Doctor of Philosophy (PhD)

Programs

Health Promotion and Disease Prevention Research

First Advisor

Christopher M. Fisher, PhD, MPH

Second Advisor

Jason D. Coleman, PhD, MSPH

Abstract

With new diagnostic technologies and treatment modalities available, more people than ever are living as cancer survivors in the United States. A large group of this population consists of breast cancer survivors. The purpose of this research was to explore the intersection of breast cancer survivorship, at points beyond the termination of treatment, and sexuality, including expressions and performance of gender, relationships, and sexual behavior. The current study used semi-structured interviews, conducted with 21 Midwestern women at least 6-months post-treatment, to better understand the intersection of these two concepts.

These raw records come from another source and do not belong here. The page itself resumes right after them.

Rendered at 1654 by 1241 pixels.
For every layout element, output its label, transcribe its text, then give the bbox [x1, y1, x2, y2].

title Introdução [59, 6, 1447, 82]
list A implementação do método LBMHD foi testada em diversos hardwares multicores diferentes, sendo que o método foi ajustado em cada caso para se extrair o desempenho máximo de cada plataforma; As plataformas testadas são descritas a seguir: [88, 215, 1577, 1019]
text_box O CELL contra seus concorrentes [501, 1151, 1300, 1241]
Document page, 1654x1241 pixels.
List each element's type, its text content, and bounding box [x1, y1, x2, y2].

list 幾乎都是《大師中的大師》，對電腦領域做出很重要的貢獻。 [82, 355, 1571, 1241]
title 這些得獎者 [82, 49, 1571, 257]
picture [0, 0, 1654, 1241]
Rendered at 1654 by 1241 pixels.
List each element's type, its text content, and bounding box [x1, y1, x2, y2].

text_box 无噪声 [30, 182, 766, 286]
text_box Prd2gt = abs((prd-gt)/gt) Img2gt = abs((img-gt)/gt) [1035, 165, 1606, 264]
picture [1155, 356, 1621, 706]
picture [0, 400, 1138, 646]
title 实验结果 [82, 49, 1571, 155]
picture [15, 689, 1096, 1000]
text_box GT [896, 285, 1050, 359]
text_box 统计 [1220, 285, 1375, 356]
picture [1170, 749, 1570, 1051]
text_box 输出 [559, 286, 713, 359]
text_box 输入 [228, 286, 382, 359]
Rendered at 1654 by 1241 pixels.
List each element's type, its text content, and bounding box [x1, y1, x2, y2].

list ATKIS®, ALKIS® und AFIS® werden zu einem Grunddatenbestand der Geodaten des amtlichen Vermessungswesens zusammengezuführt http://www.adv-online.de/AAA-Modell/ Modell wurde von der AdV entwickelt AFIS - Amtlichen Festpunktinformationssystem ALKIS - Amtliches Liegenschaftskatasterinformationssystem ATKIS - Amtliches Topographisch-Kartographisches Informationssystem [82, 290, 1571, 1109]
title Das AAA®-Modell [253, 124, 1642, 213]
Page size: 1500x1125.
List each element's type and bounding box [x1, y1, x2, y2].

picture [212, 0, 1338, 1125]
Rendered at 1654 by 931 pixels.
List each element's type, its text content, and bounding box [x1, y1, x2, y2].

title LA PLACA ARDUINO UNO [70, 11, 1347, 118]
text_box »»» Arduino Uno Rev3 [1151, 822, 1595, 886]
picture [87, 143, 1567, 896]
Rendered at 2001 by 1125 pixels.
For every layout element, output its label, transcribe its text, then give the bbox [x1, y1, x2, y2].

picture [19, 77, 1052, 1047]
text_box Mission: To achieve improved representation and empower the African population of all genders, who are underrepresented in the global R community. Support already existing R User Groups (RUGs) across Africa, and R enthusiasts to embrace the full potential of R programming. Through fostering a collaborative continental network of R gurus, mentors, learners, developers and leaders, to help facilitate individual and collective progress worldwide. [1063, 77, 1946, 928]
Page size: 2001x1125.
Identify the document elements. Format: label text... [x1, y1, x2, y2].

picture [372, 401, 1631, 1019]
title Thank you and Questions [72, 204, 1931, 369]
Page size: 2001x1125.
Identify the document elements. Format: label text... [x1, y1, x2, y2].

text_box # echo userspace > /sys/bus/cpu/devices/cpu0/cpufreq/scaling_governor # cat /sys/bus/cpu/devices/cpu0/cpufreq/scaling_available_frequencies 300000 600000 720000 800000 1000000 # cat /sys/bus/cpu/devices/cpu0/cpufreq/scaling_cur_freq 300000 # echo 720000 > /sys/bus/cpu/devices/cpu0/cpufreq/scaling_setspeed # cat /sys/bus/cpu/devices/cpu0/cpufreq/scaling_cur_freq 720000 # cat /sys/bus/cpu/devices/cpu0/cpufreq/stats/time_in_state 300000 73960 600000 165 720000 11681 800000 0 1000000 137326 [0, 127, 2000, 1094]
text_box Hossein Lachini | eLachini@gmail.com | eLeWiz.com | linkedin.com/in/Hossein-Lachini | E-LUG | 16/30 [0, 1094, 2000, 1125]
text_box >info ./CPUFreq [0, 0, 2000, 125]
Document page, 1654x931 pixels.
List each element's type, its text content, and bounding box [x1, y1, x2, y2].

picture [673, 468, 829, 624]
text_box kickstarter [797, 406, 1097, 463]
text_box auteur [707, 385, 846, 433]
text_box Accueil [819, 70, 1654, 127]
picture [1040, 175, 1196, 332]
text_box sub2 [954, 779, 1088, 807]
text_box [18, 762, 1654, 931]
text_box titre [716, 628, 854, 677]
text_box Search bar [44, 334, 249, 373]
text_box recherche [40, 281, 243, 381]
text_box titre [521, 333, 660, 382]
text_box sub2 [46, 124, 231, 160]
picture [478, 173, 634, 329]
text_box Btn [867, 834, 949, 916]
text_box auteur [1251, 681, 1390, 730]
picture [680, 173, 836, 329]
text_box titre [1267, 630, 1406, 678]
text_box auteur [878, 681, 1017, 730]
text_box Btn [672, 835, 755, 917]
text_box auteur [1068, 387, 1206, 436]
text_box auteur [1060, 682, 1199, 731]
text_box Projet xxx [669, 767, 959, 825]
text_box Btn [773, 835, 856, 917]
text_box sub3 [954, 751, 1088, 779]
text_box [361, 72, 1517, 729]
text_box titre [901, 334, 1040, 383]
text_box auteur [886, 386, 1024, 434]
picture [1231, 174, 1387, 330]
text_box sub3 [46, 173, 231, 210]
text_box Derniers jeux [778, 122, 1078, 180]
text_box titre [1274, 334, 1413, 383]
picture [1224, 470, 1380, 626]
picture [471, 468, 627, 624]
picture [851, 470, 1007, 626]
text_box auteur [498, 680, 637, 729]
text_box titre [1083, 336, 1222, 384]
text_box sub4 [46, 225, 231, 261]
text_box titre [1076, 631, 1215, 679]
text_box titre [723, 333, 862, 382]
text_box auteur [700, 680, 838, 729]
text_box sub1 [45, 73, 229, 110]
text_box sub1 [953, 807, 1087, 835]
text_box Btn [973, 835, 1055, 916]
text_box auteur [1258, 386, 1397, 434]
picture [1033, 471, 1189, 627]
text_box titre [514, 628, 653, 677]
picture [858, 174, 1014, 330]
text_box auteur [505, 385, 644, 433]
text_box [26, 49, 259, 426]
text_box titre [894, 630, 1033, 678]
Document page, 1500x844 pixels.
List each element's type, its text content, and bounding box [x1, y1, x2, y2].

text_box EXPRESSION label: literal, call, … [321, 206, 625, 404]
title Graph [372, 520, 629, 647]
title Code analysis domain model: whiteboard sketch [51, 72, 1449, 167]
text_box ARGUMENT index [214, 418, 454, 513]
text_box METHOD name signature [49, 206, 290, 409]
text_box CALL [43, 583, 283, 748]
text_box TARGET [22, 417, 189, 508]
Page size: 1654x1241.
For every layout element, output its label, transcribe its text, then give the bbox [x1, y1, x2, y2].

Following traditions of narrative and phenomenological qualitative research, the women’s own stories were used to explore the impact that survivorship, diagnosis, and treatment may have on a woman’s sexual self. Results are presented through manuscripts exploring the role of sexual script theory and the role of the breast in the lives of women after breast cancer. This study found that women’s sexual scripts were impacted by a diagnosis of breast cancer. For participants of this study, new scripts emerged that assisted in making meaning of the experience.